O mais famoso dos cantores mortos na década passada era Daniel Pellegrini, o MC Daleste. Em 6 de julho de 2013, ele foi atingido por um tiro na barriga durante um show num conjunto habitacional em Campinas. Morreu no dia seguinte, aos 20 anos. Por iniciativa da deputada Leci Brandão (PCdoB), a data da morte de Daleste foi escolhida como Dia do Funk de São Paulo.

O funkeiro Daniel Pedreira Sena Pellegrini, morto em julho de 2013 durante show no CDHU San Martin, em Campinas - Mc Daleste no Facebook

"MC Daleste: Mataram o Pobre Loco", lançada esta semana pelo Globoplay, é uma série sobre a impunidade do crime cometido contra o cantor. Dirigido por Guilherme Belarmino e Eliane Scardovelli, o seriado busca entender a razão de jamais encontrarem o culpado.

Os dois jornalistas, ambos discípulos de Caco Barcellos no "Profissão Repórter", são muito hábeis na demonstração da complexidade do caso.

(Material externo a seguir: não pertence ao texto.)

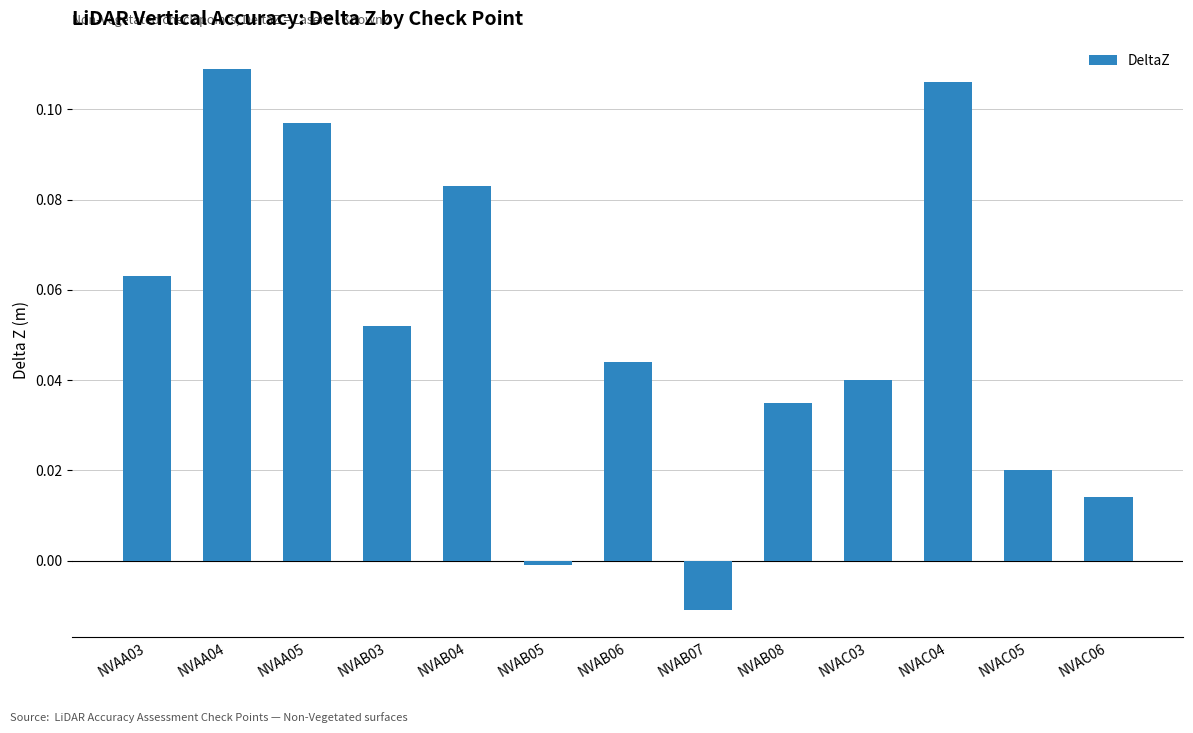

What position from the left is NVAA04?

2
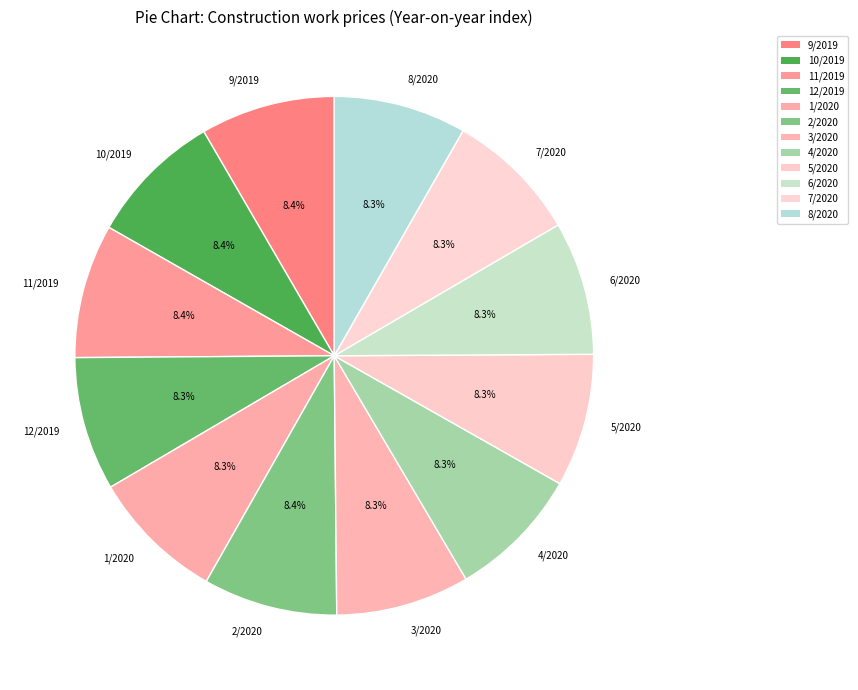

Does any single category account for the majority?

No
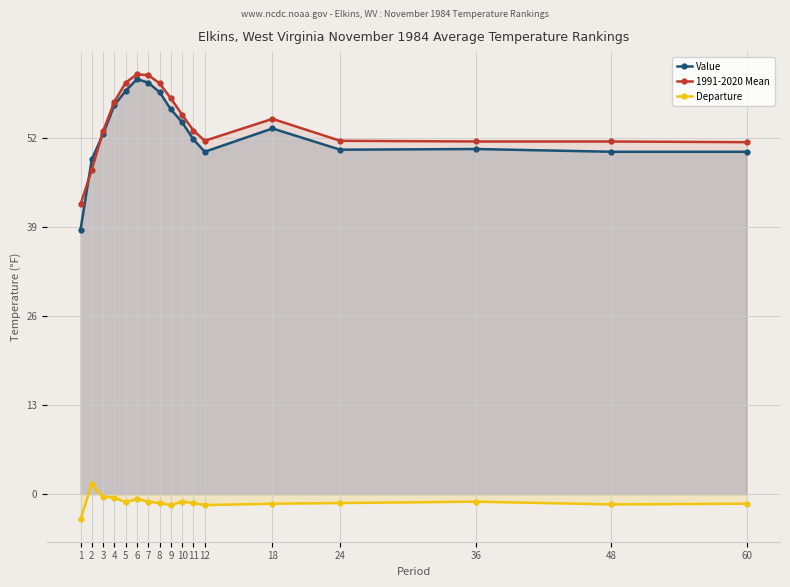

How many interior local peaks does the Value series have?

3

Num tom nunca inquisitivo, mas certeiro, expõem as fragilidades do inquérito policial, os aspectos inexplorados e as indagações que ficaram pelo caminho, sem conclusão.

Como tantos MCs, Daleste enveredou pelo "proibidão", como são chamadas as músicas com saudações a traficantes e críticas à ação da polícia. Em sua defesa, o cantor dizia que "não é por que Daleste canta uma apologia que você vai lá fazer a coisa errada". Uma das hipóteses do crime é justo a de vingança, por causa das músicas ofensivas à polícia.

Outra tese é que Daleste foi morto porque teria se envolvido com a mulher de um integrante de facção criminosa. Uma terceira linha de investigação, que não chega a lugar nenhum, diz respeito a um caso de extorsão que ele sofreu, não se sabe por parte de quem.

Os diretores e o produtor Kleber Tomaz passaram um ano analisando o inquérito policial de 2013. Ao longo da apuração, conseguiram localizar duas testemunhas que nunca foram ouvidas. Uma afirma que houve uma briga antes do assassinato. A outra assegura que houve envolvimento de uma facção criminosa.

Jornalista não é polícia, e Belarmino e Scardovelli evitam essa armadilha. Eles apontam as fragilidades, contradições e buracos do inquérito na expectativa de que o caso seja reaberto, mas fazem isso de forma muito civilizada, sem colocar o dedo na cara do delegado ou do promotor que se debruçaram sobre o assunto.

Em diferentes momentos da série, os dois diretores se deixam filmar discutindo dúvidas e caminhos da investigação jornalística, de forma semelhante à que Caco Barcellos faz no "Profissão Repórter". É uma forma engenhosa e informal de incluir a figura do narrador.

No ar desde 2006, o "Profissão Repórter" não é só um dos mais importantes programas de jornalismo na TV. Graças a Barcellos, ele é responsável pela formação profissional e ética de uma nova geração de repórteres curiosos e corajosos.

Em 2019, ao decidir que o jornalismo da Globo iria produzir documentários para o Globoplay, a empresa recorreu a Caio Cavechini, que atuou no "Profissão Repórter" desde a sua implementação, para desenvolver o primeiro projeto, "Marielle: O Documentário". Cavechini já dirigiu outros trabalhos marcantes, como "Cercados" e "Extremistas.br".

Eliane Scardovelli dirigiu o premiado "Escola Base, um Repórter Enfrenta o Passado" e "Gabriel Monteiro, Herói Fake".

A caminho de completar duas décadas no ar e sem fazer muito alarde sobre este feito, o "Profissão Repórter" e os seus frutos mostram como vale a pena investir em jornalismo de qualidade.